On September 15, 2016, the Smith Richardson Foundation hosted a roundtable discussion of Dr. Zachary Shore’s book, A Sense of the Enemy: The High-Stakes History of Reading Your Rival’s Mind. Leading foreign policy experts from the intelligence community, the Defense Department, think tanks, and universities met at the Willard Hotel’s Grand Suite to consider ways in which nations can better understand their adversaries. Professor Shore provided the keynote address, outlining his book’s thesis. The Director of the National Intelligence Council then offered commentary on the book. The group next delved deeply into the challenges and benefits of the book’s concept of pattern-break analysis. According to General H. R. McMaster, who reviewed the book in Survival, "This is an important book. Shore’s study and conclusions will prove helpful  to analysts and leaders struggling to identify which information is important  and which information is distracting. It makes a compelling case for developing the skill of strategic empathy and, in particular, the ability to interpret breaks  in previous patterns of an adversary’s behaviour."

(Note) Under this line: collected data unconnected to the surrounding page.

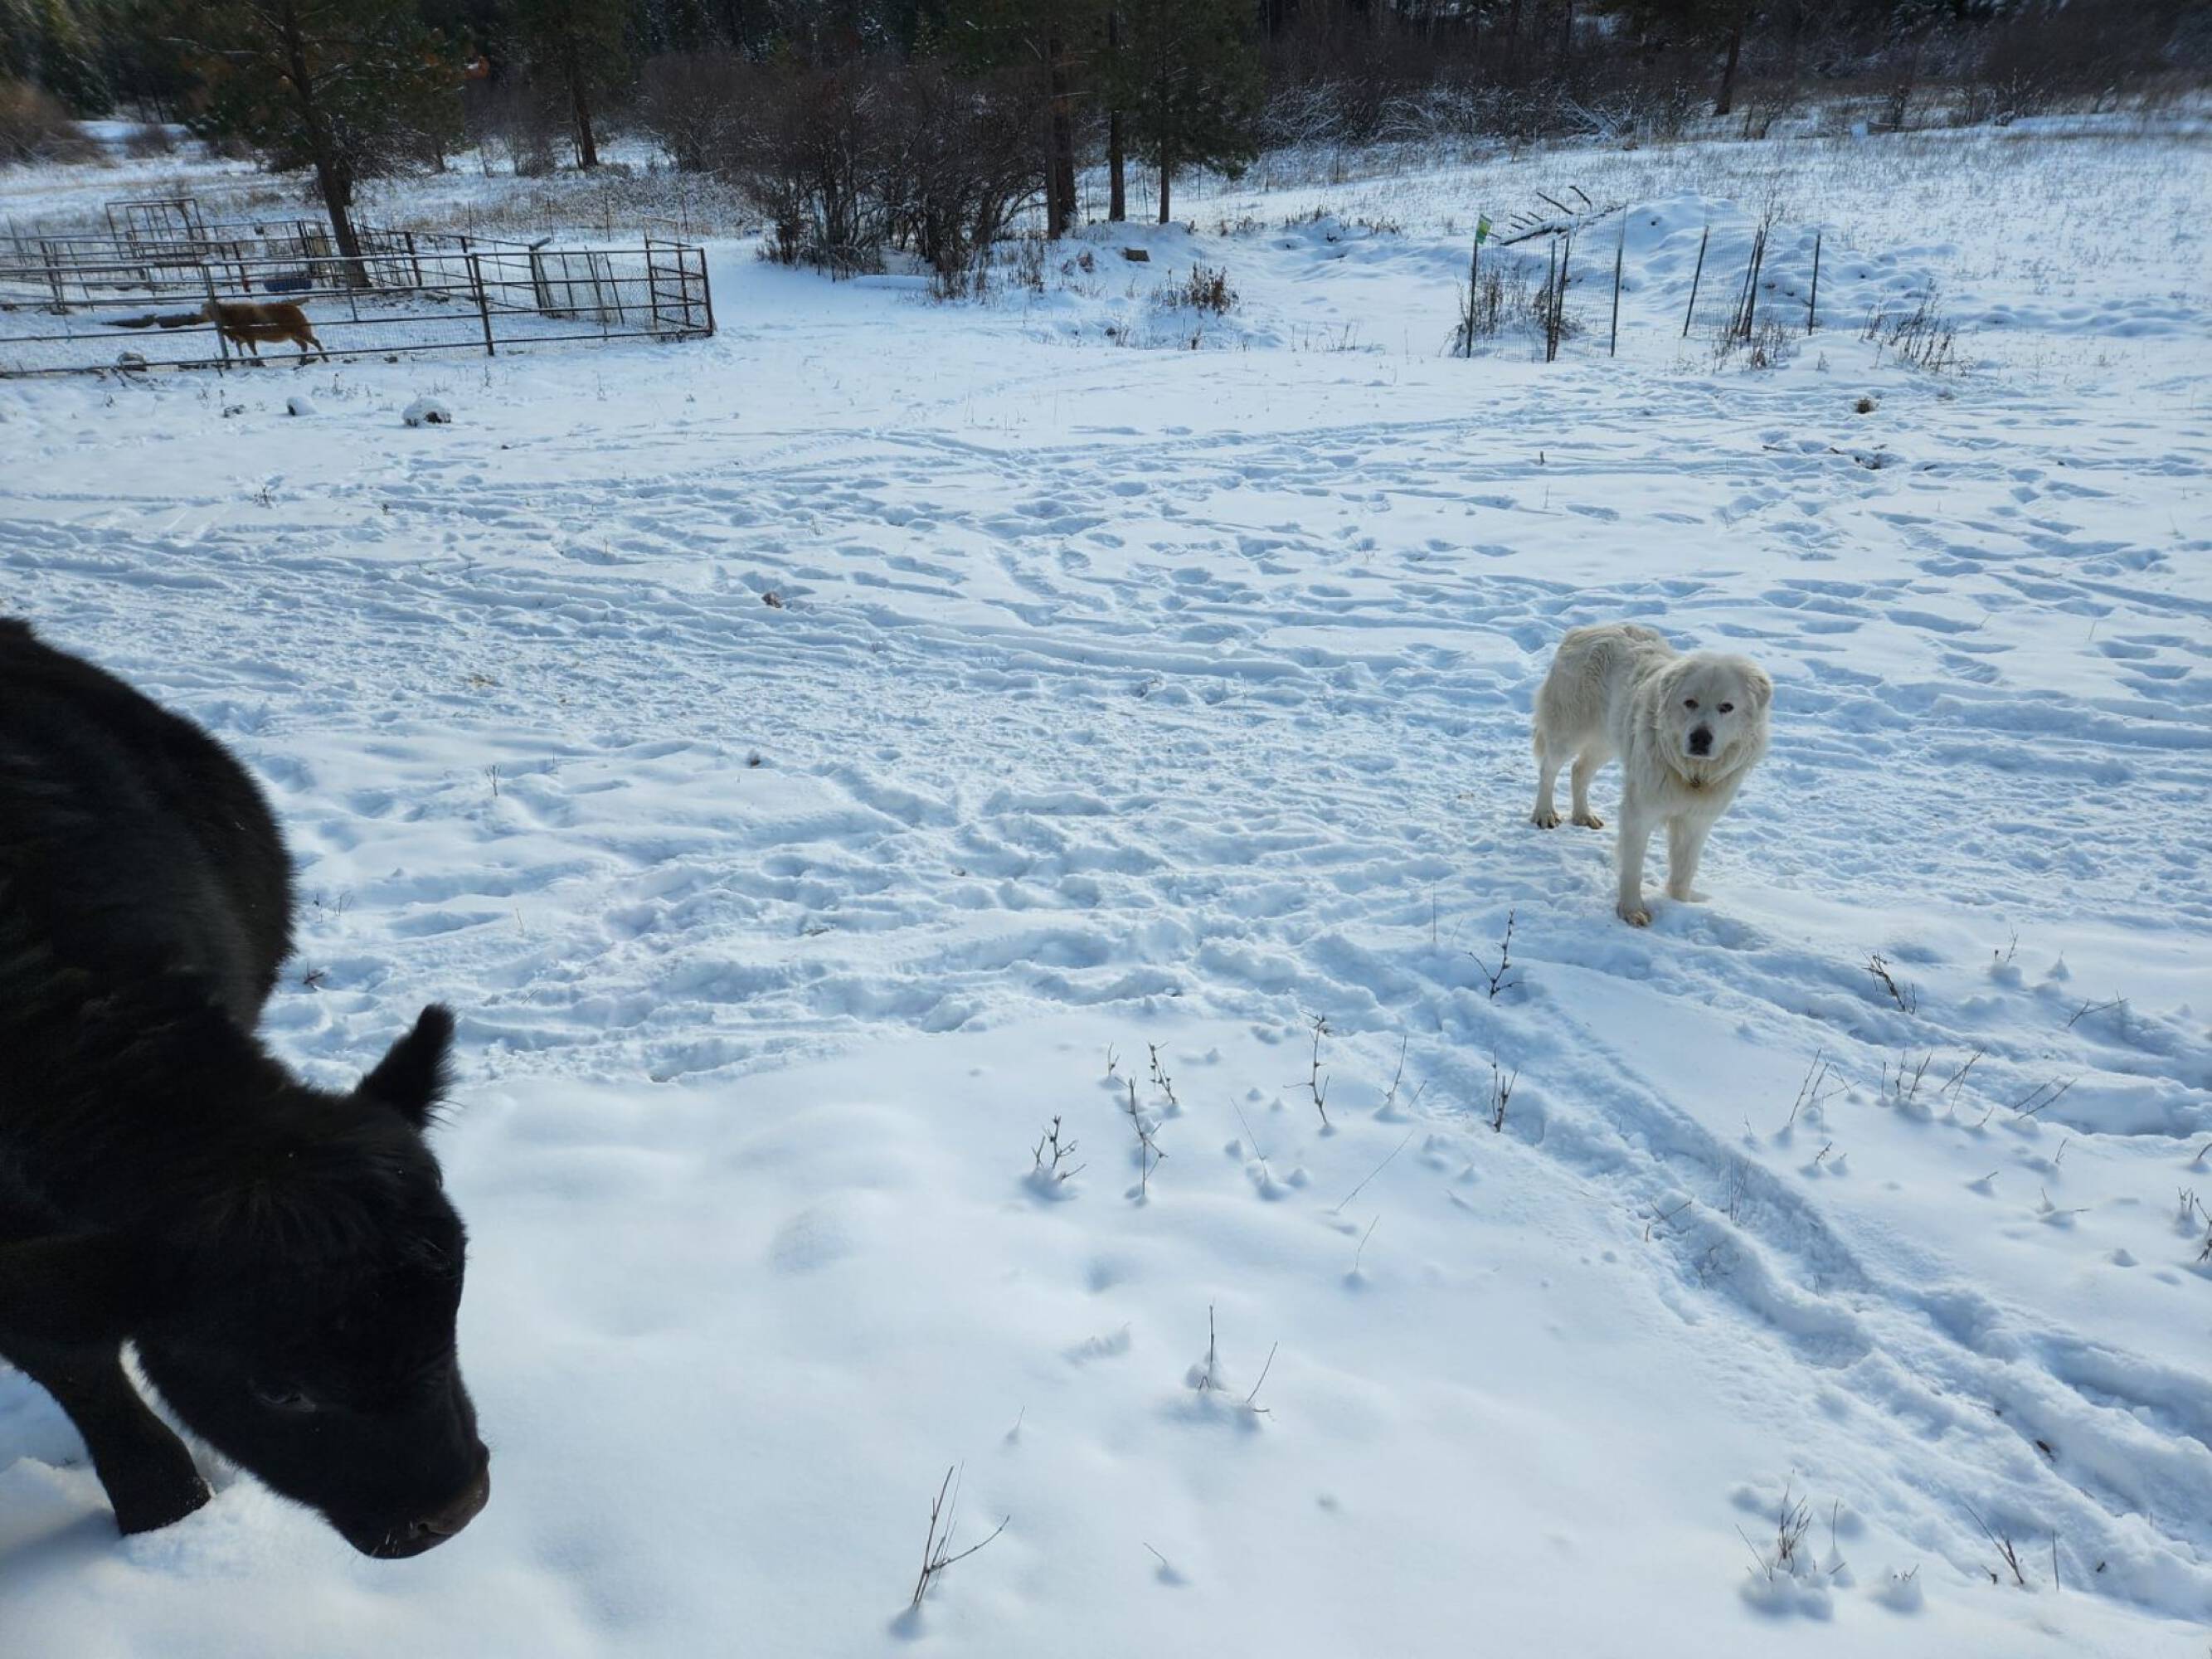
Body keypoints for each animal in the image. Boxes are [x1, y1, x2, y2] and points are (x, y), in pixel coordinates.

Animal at [202, 299, 326, 363]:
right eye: (207, 311)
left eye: (212, 310)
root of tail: (296, 309)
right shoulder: (244, 337)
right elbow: (239, 345)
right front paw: (242, 359)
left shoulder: (250, 337)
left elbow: (253, 351)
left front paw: (260, 362)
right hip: (293, 335)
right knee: (304, 346)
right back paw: (302, 362)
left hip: (300, 331)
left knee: (316, 342)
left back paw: (325, 358)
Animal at [1529, 623, 1772, 926]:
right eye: (1690, 703)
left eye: (1726, 707)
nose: (1700, 738)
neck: (1692, 773)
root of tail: (1584, 629)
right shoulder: (1639, 812)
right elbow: (1633, 866)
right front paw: (1632, 911)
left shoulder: (1696, 821)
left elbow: (1684, 871)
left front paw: (1680, 906)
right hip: (1570, 731)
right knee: (1549, 768)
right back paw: (1544, 813)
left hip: (1608, 738)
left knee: (1579, 770)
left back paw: (1584, 815)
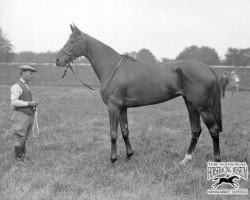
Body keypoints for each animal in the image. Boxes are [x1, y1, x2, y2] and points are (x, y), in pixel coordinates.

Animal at [55, 24, 223, 165]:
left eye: (72, 41)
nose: (57, 60)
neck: (112, 68)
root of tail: (208, 68)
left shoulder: (113, 107)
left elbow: (113, 133)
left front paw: (113, 159)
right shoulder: (122, 108)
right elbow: (125, 131)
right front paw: (129, 155)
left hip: (202, 107)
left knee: (213, 130)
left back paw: (216, 160)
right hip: (191, 105)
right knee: (196, 130)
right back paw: (185, 160)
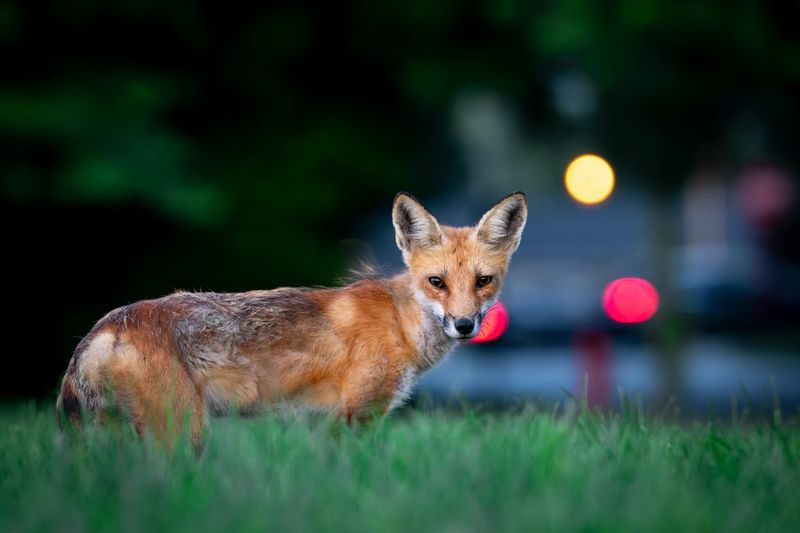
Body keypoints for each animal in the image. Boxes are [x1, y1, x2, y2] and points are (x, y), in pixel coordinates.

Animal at [56, 191, 527, 445]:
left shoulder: (320, 423)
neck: (400, 323)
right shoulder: (357, 414)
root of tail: (103, 327)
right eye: (436, 282)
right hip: (182, 432)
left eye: (484, 281)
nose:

The ability to read people is always useful, but it is absolutely crucial in foreign affairs when lives are at stake. To do it well requires “strategic empathy” – the power to discern someone’s underlying drivers and constraints. As a historian of international conflict, Zachary Shore wanted to know where strategic empathy comes from. When leaders read others well, was it luck?  Or did they have a method? In A Sense of the Enemy, Shore found that leaders understood their enemies best not by studying a pattern of past behavior, but by scrutinizing behavior during what he calls “pattern breaks.” Pattern breaks are those moments when normal routines are upended and standard operating procedures are completely overturned. Pattern breaking moments could be any dramatic events: a nuclear disaster, a massacre, or even a peaceful revolution. How leaders acted at these moments revealed more about their underlying drivers than did their long pattern of past behavior. Meaningful pattern breaks happen more often than we might expect.